Ron Paul thinks an ebola travel ban is "politically motivated" and serves no "medical purposes," adding that the flu kills thousands of folks every year and no one puts a travel ban on that. Naturally his more politically adept/spiritually corrupt son, Sen. Rand Paul, disagrees, suggesting a travel ban might prevent you from getting ebola ebola at a cocktail party. But the headline gives you the impression they were going at each other, when they spoke on two different networks. And they've disagreed in public before, perhaps most significantly about the so-called "Ground Zero Mosque," and Paul the Better said then that Paul the Lesser was "his own man," which is inaccurate -- Rand Paul is the U.S. Chamber of Commerce's man and the coal corporations' man, at the very least.
You know how Republicans always say they want lower taxes because of the "burden" on small businesses? Well, Small Business Majority CEO John Arensmeyer writes about how big corporate "inversions" actually hurt small businesses. "This practice leaves consumers and small businesses holding the bag when it comes to bolstering the nation’s tax base, and gives big companies an unfair advantage over small business owners who must pay full freight because corporations can then use the savings to undercut them on costs," he says. It's about time someone outside of the traditional American good-government organizations put it like that.

## Prompt 1:
List every person named in the commentary on the Pauls and corporate inversions.
## Prompt 2:
Carry on the commentary on the Pauls and corporate inversions from its last sentence.

## Stored data:
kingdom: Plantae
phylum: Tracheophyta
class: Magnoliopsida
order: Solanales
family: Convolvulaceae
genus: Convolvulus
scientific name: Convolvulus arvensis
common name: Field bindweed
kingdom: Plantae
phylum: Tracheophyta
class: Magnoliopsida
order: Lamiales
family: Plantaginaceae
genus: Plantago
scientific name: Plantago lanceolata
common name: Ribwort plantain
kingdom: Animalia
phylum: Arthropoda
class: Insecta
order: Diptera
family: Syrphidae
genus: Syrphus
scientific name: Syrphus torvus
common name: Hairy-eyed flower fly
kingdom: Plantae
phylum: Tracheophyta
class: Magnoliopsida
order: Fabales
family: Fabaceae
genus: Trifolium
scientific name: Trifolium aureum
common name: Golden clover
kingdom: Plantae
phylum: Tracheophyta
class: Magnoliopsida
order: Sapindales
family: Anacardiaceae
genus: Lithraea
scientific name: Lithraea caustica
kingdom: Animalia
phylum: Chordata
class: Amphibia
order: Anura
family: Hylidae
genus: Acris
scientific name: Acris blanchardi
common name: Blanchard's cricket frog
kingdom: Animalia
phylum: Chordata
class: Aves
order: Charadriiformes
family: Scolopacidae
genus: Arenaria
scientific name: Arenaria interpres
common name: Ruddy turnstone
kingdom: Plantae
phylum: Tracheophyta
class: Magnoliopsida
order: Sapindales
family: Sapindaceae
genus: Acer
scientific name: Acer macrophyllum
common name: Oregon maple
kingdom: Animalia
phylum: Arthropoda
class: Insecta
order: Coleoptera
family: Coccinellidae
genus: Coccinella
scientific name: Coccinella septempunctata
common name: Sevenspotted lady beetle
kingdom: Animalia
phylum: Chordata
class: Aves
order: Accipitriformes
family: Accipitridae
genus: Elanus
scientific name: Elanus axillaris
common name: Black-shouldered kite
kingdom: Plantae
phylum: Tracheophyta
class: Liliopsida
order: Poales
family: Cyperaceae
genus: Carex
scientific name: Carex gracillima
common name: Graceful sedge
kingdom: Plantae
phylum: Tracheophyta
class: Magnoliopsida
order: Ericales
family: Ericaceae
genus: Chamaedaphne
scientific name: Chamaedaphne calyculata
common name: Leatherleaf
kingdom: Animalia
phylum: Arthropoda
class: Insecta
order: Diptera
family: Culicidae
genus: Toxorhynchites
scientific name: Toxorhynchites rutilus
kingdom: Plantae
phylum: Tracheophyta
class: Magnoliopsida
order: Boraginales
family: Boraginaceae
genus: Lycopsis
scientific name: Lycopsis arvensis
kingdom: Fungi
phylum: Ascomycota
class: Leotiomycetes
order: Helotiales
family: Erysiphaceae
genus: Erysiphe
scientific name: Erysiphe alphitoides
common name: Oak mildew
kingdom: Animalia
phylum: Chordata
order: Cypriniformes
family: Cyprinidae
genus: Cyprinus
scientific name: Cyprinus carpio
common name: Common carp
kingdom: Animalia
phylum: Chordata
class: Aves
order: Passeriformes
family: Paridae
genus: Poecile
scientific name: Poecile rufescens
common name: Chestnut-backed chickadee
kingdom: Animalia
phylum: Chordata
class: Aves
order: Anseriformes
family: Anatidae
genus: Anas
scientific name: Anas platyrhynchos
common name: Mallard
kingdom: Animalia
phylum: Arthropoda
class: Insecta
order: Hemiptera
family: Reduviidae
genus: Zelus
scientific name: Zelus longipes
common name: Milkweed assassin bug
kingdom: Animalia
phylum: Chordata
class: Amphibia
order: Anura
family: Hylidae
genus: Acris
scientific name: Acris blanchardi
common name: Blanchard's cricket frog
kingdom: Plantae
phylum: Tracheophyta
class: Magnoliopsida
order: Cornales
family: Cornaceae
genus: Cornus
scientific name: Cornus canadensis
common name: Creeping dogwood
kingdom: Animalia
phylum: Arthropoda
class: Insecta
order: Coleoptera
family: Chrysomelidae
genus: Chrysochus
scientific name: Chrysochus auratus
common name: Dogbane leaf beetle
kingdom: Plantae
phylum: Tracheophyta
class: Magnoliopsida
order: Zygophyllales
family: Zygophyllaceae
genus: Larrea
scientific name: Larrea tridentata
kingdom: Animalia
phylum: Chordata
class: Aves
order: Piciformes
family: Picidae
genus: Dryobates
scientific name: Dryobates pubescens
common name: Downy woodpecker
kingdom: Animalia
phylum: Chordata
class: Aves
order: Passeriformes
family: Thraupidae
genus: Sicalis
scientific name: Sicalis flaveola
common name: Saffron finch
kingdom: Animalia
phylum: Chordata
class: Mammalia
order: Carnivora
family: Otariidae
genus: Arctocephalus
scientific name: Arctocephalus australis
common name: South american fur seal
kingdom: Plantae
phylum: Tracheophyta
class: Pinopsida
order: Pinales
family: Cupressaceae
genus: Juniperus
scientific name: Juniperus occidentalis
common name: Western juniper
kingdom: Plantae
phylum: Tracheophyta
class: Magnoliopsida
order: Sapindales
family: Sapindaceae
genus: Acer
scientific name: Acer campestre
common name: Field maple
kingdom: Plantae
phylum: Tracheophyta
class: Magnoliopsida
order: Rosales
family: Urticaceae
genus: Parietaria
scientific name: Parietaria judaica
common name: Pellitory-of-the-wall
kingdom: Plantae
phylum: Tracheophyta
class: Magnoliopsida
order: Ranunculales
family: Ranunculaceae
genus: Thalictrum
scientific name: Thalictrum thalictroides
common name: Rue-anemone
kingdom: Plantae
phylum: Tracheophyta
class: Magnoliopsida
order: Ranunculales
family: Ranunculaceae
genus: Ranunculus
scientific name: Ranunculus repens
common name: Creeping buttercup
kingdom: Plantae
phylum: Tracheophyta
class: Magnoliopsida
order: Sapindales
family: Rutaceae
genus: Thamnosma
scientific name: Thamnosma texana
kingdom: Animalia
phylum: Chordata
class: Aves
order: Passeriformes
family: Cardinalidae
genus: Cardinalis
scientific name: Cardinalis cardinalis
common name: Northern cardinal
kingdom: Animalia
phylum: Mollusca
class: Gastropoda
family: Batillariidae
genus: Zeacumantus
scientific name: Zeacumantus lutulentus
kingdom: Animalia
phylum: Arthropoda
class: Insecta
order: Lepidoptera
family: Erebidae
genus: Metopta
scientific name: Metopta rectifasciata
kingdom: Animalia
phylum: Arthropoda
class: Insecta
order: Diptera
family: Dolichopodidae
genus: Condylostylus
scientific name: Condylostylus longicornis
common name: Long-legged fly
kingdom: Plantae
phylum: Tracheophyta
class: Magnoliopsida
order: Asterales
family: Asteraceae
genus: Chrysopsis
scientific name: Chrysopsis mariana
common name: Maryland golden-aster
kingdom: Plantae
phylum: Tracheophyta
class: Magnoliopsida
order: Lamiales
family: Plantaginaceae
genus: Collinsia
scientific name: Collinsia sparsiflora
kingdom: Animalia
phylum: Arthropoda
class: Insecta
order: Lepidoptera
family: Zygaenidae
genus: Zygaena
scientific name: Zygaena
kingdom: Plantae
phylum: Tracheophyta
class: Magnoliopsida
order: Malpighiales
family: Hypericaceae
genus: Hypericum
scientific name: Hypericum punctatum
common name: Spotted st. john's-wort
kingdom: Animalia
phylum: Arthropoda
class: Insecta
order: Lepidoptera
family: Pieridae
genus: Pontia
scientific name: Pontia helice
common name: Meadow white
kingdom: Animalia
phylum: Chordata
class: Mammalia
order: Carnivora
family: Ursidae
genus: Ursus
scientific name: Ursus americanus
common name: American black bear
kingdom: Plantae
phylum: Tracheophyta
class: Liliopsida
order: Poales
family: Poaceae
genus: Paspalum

## Answer area 1:
Ron Paul
Rand Paul
John Arensmeyer

## Answer area 2:
Hackers get into business phone systems and run up absurdly high phone bills by repeatedly calling premium-rate phone numbers like 1-900 numbers -- kicking back a piece to the 1-900 numbers, of course. And sometimes the hacked businesses have to pay, because no law compels telecoms to make their customers whole in case of fraud (as credit card corporations have to do), and naturally that burden is greater for small businesses, as larger corporations can weather the hit better. You'd think at least one of those Republicans who love small businesses could maybe fix this with legislation, but I guess they're too busy trying to kill Medicare.
Ho hum, the Brownback "experiment" in Kansas has also resulted in the more mundane kind of political corruption, as the corporation awarded Kansas's now-privatized child support service -- that is, the service that ensures that deadbeat parents pay what they owe to their kids -- not only donated to the Brownback campaign but retained a lobbyist to ensure that it could meet with the Governor. And then, after awarding the contract to YoungWilliams, Gov. Brownback hired a YoungWilliams employee to run the state's child support service enforcement arm! Because that ensures objectivity! As we speak, polls show Kansas Republicans coming back to Mr. Brownback; perhaps this development will clarify their thinking.
Finally, Mary Hansen at Yes! magazine suggests a way to both overcome climate change and wean communities off fossil-fuel corporations at the same time. We learn that the Navajo in Arizona managed to kick Peabody Coal off their land in 2005, after Peabody had essentially depleted the region's aquifer over the decades to provide power for Phoenix and Tucson -- but now the Navajo face higher levels of joblessness, since Peabody had employed 300 of their number, and the coal corporation has left their land unusable for farming. Hence the Black Mesa Water Coalition plans to start a Navajo-owned solar power co-op on that land. I wish them the best, and not just because our survival may depend on projects like these.